How to complete this task:
Search the listing below for "giảm". Copy each matching line.

Data:
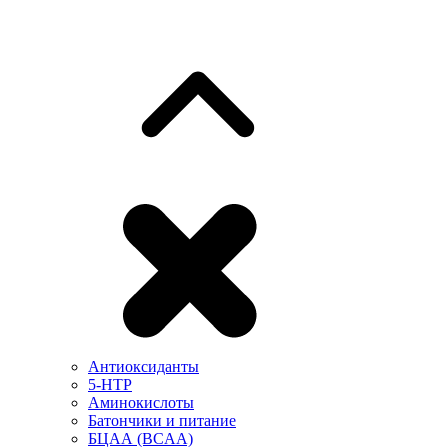
Антиоксиданты
5-HTP
Аминокислоты
Батончики и питание
БЦАА (BCAA)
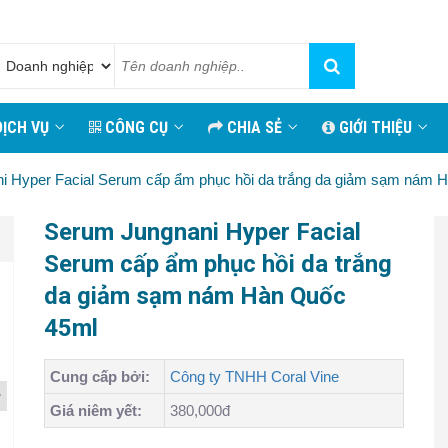
ỊCH VỤ
CÔNG CỤ
CHIA SẺ
GIỚI THIỆU
i Hyper Facial Serum cấp ẩm phục hồi da trắng da giảm sạm nám 
Serum Jungnani Hyper Facial
Serum cấp ẩm phục hồi da trắng
da giảm sạm nám Hàn Quốc
45ml
Cung cấp bởi:
Công ty TNHH Coral Vine
Giá niêm yết:
380,000đ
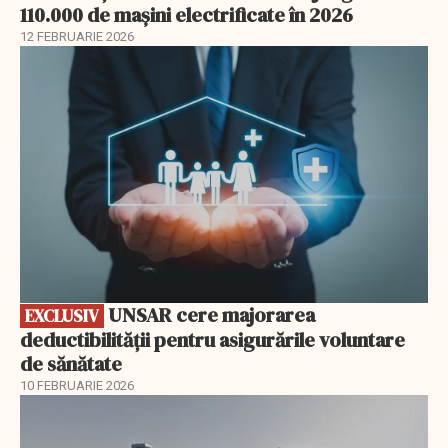
110.000 de mașini electrificate în 2026
12 FEBRUARIE 2026
EXCLUSIV
UNSAR cere majorarea
EXCLUSIV
deductibilității pentru asigurările voluntare
de sănătate
10 FEBRUARIE 2026
EXCLUSIV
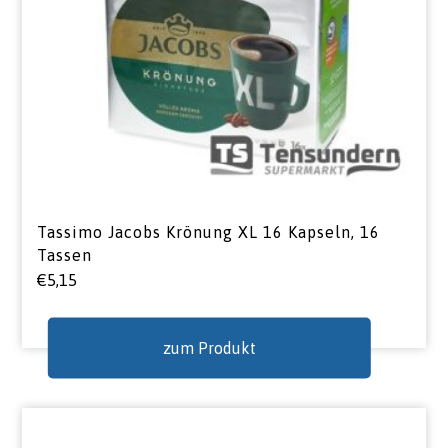
Tassimo Jacobs Krönung XL 16 Kapseln, 16
Tassen
€
5,15
zum Produkt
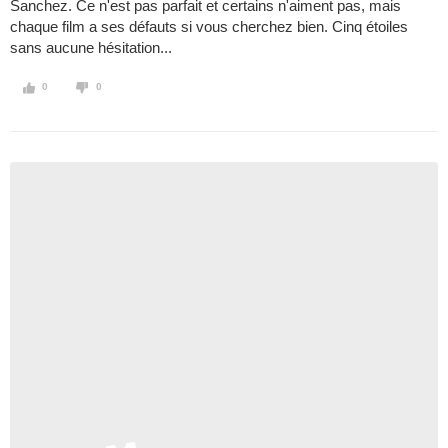
Sanchez. Ce n'est pas parfait et certains n'aiment pas, mais
chaque film a ses défauts si vous cherchez bien. Cinq étoiles
sans aucune hésitation...
0
0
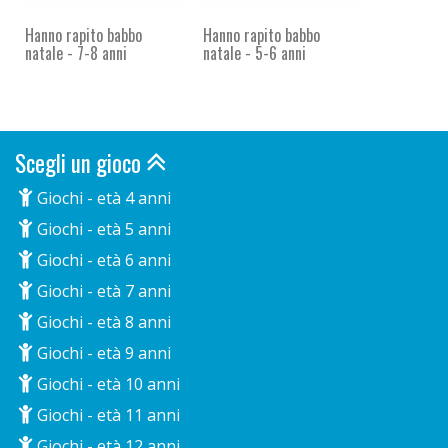
Hanno rapito babbo
Hanno rapito babbo
natale - 7-8 anni
natale - 5-6 anni
Scegli un gioco
Giochi - età 4 anni
Giochi - età 5 anni
Giochi - età 6 anni
Giochi - età 7 anni
Giochi - età 8 anni
Giochi - età 9 anni
Giochi - età 10 anni
Giochi - età 11 anni
Giochi - età 12 anni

Written response:
i Hyper Facial Serum cấp ẩm phục hồi da trắng da giảm sạm nám 
da giảm sạm nám Hàn Quốc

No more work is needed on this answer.